Gegeven tekst:

-------

In de loop der laatste twee jaren zijn er via vooraanstaande nieuwsagentschappen en door gerepatrieerde personen berichten uit Rusland binnengekomen, welke het volgende behelzen: 1. er zijn of waren ongeveer 2000 getuigen van Jehovah in het strafkamp Workoeta; 2. begin april van het jaar 1951 werden er ongeveer 7000 getuigen van Jehovah gearresteerd, van de Baltische Staten tot in Bessarabië toe, die in goederentreinen naar de verafgelegen streek tussen Tomsk en Irkoetsk en naar de omgeving van het Bajkalmeer in Siberië werden gebracht; 3. in meer dan vijftig kampen, gelegen van Europees Rusland tot in Siberië en noordelijker naar de Noordelijke IJszee, zelfs op het arctische eiland Nova Zembla, worden Jehovah’s getuigen vastgehouden; en 4. een aantal van hen, speciaal van de 7000 bovengenoemden, is tijdens de eerste twee jaar van hun trek door Siberië aan ondervoeding gestorven.
VERZOEKSCHRIFT
Wanneer er een objectief onderzoek naar Jehovah’s getuigen wordt ingesteld, zal blijken dat zij het nimmer hebben verdiend in gevangenissen te worden opgesloten, gedeporteerd te worden en naar strafkampen gezonden te worden, en wij achten het nu de hoogste tijd om uw Regering te VERZOEKEN deze oprechte christenen, die zich onderscheiden door hun vurige liefde voor recht, waarheid en vrede, a. vrij te laten, en, b. toestemming te geven zich in christelijke gemeenten te organiseren, en eveneens in kringen en districten welke al die gemeenten in de gehele natie omvatten, terwijl verantwoordelijke bedienaren van het evangelie en dienaren aan het hoofd daarvan staan, zoals overal in andere landen; c. toestemming te verlenen normaal contact te onderhouden met het christelijke besturende lichaam van Jehovah’s getuigen te Brooklyn, New York, Verenigde Staten van Amerika; en, d. toestemming te geven het tijdschrift De Wachttoren in het Russisch, Oekrains en andere talen welke nodig mogen blijken te zijn, en andere bijbelse publikaties die door Jehovah’s getuigen over de gehele wereld worden gebruikt, te ontvangen en te publiceren.

-------

Gegevens voor analyse:
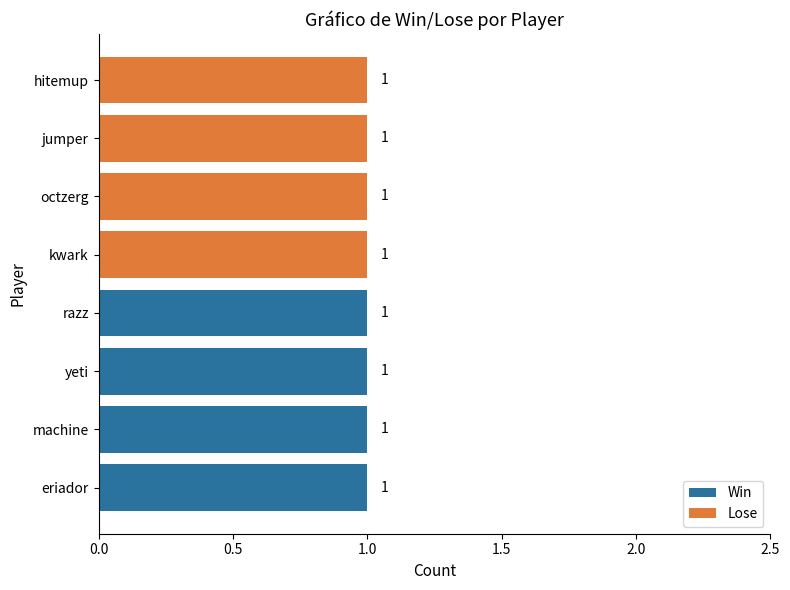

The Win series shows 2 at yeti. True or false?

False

-------

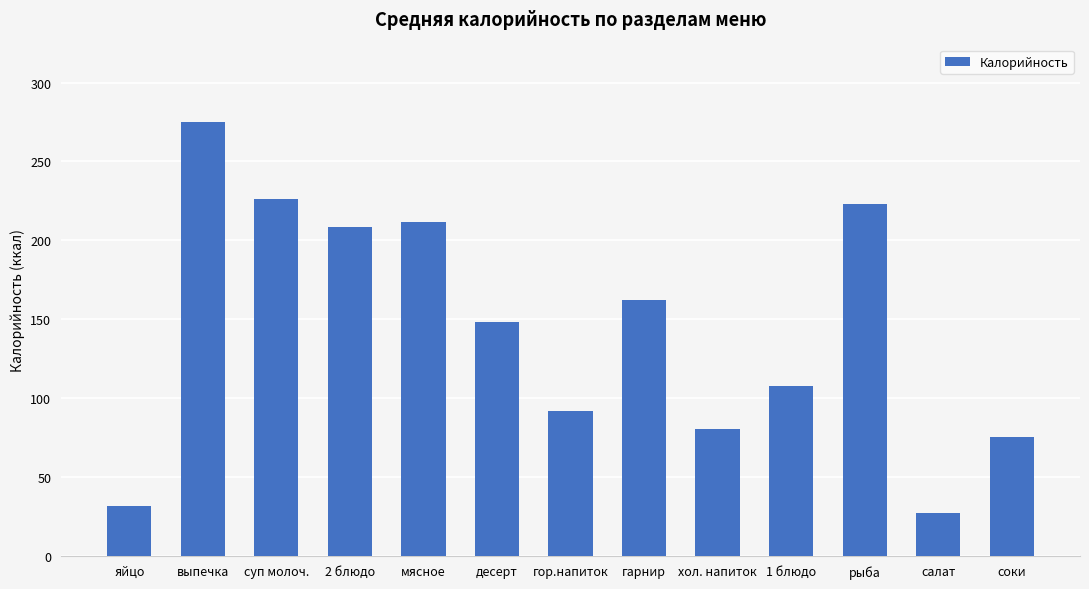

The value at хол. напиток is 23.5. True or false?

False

-------

Opdracht: Hoeveel getuigen van Jehovah werden volgens de gegeven tekst begin april 1951 gearresteerd?

Uitkomst oefening: Ongeveer 7000.